Exercise objective
In the records that follow, find the line with "left wrist: (973, 1103)"; from there, retype every line exactly through the line with "left elbow: (1573, 715)", which also belongs to the answer.

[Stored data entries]
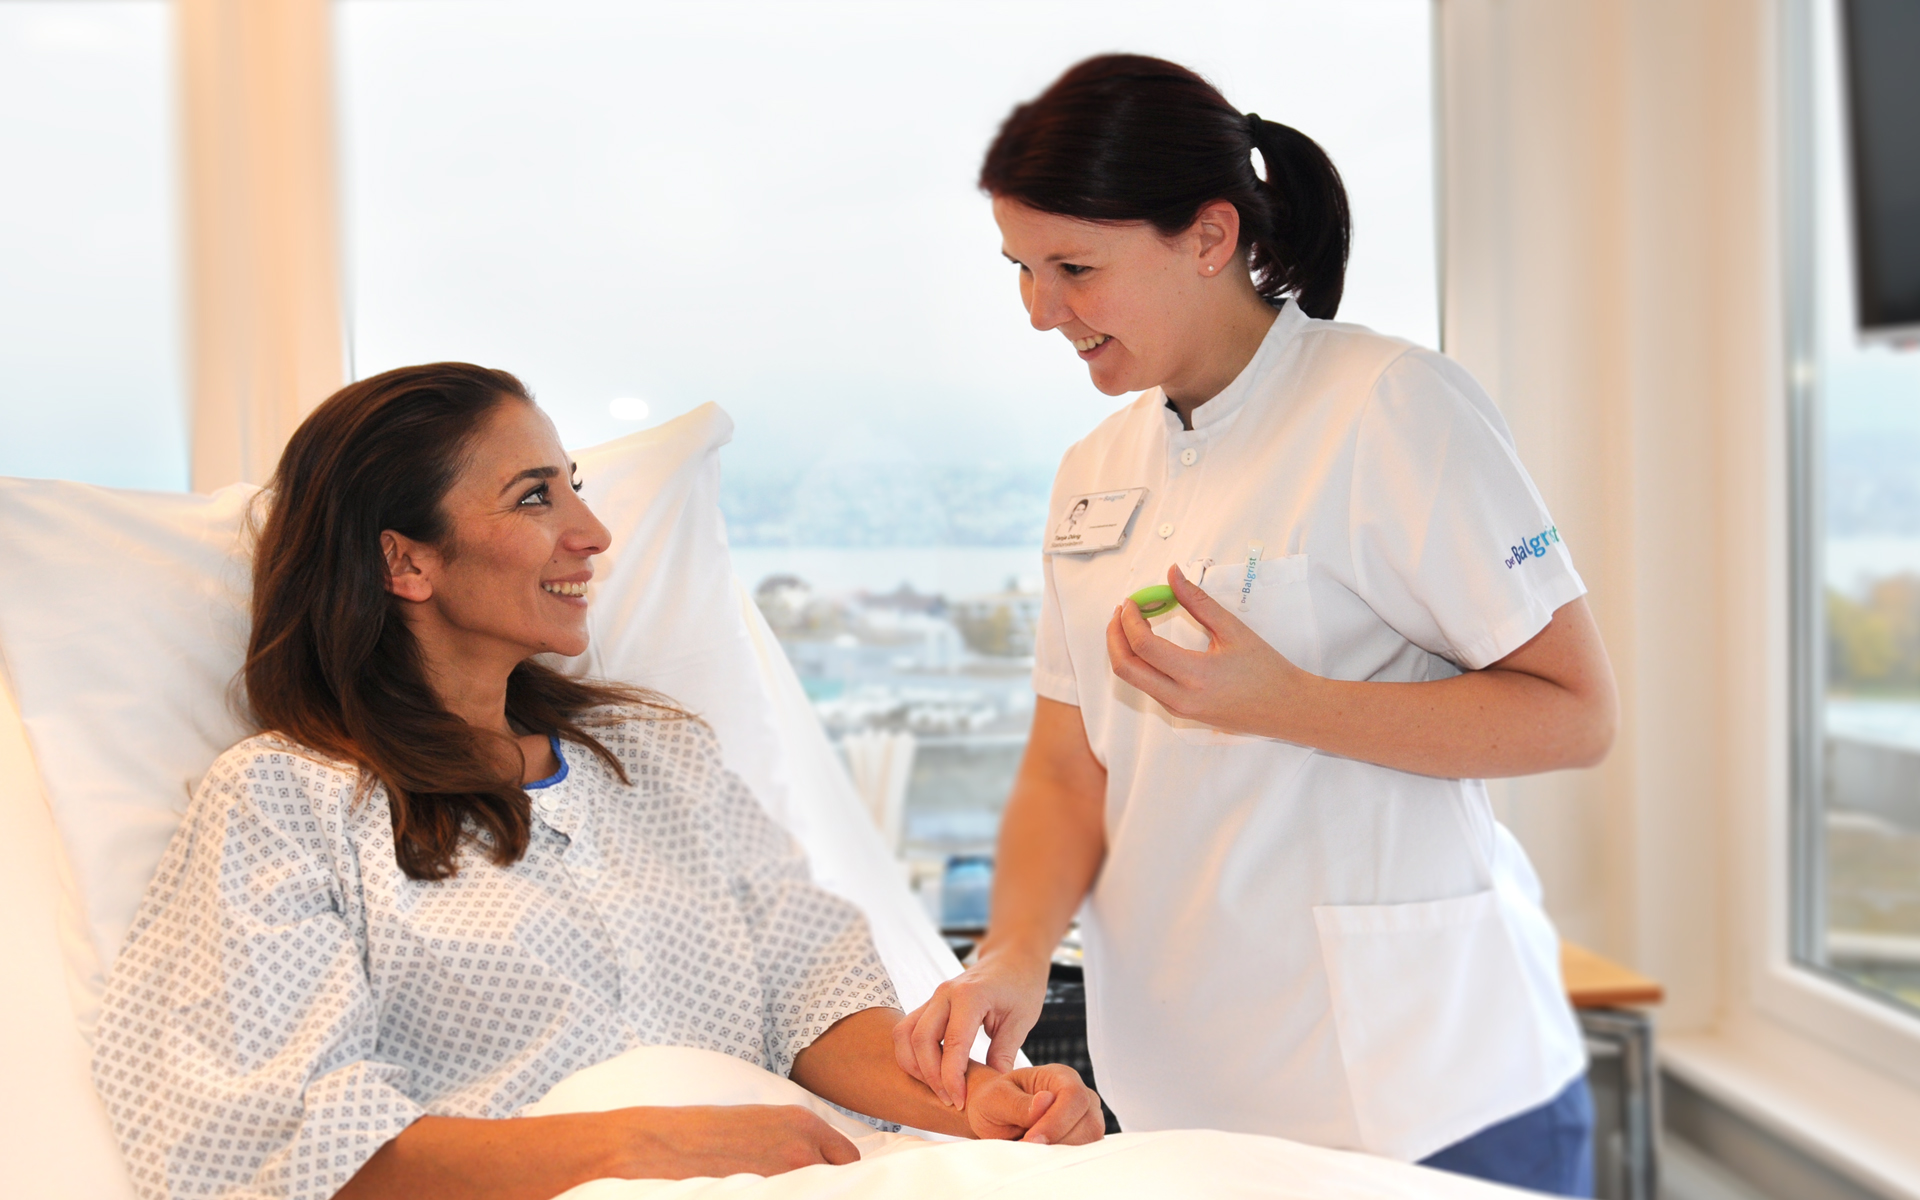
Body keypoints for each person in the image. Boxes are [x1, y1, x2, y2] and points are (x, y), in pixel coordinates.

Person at [91, 364, 1104, 1200]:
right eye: (535, 496)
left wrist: (973, 1103)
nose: (593, 531)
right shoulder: (285, 803)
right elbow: (274, 1144)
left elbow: (813, 998)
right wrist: (634, 1151)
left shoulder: (657, 759)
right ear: (406, 562)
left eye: (572, 482)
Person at [892, 55, 1617, 1198]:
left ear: (1209, 235)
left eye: (1073, 267)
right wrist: (1014, 956)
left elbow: (1573, 715)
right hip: (1188, 1108)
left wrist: (1292, 706)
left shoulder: (1392, 406)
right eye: (1022, 270)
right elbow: (1068, 767)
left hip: (1421, 1096)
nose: (1040, 311)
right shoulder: (1094, 471)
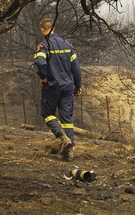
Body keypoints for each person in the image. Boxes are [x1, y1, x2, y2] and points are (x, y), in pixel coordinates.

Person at [34, 18, 82, 161]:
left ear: (43, 30)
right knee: (67, 118)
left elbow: (40, 61)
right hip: (67, 87)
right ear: (53, 28)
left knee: (47, 113)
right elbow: (76, 68)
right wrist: (78, 86)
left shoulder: (44, 45)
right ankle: (69, 151)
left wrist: (43, 77)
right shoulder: (67, 44)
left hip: (52, 86)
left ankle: (62, 136)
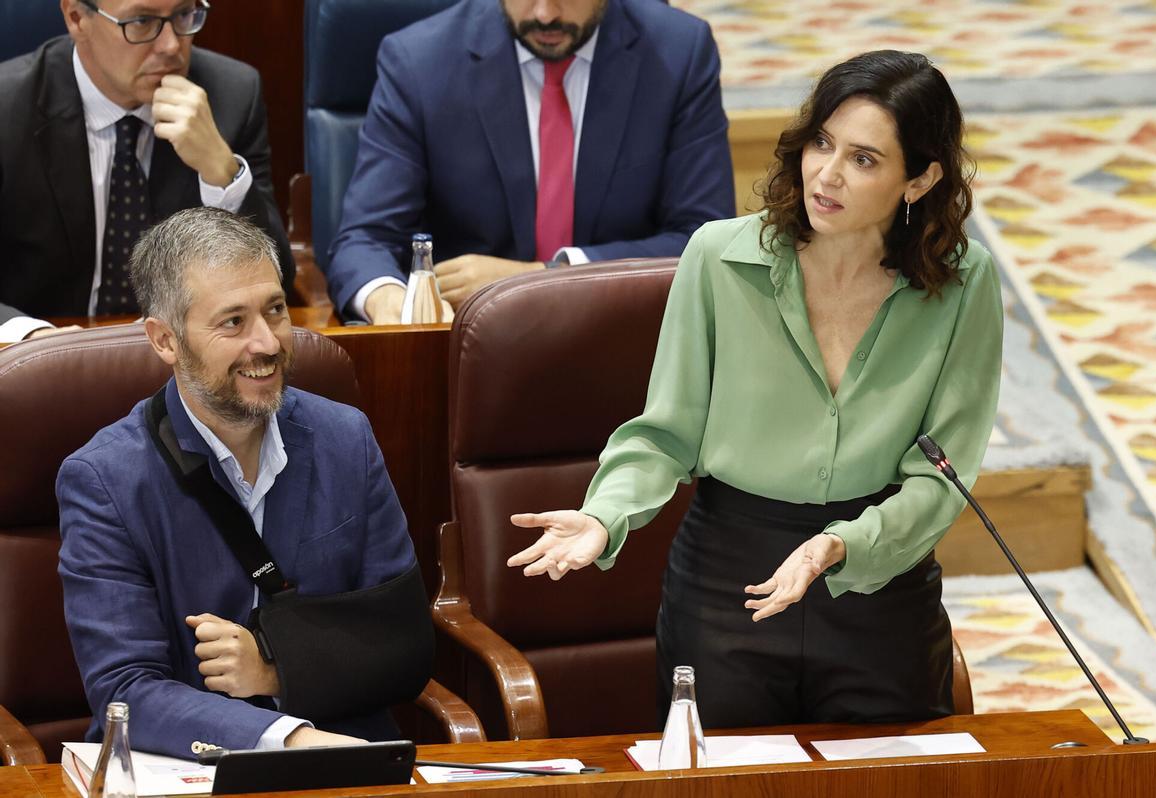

Completed exercise
left wrist: (973, 1103)
nose: (593, 531)
right shoulder: (285, 803)
right elbow: (274, 1144)
left elbow: (813, 998)
right wrist: (634, 1151)
left shoulder: (657, 759)
right ear: (406, 562)
left eye: (572, 482)
Person at [892, 55, 1617, 1198]:
left ear: (1209, 235)
left eye: (1073, 267)
right wrist: (1014, 956)
left elbow: (1573, 715)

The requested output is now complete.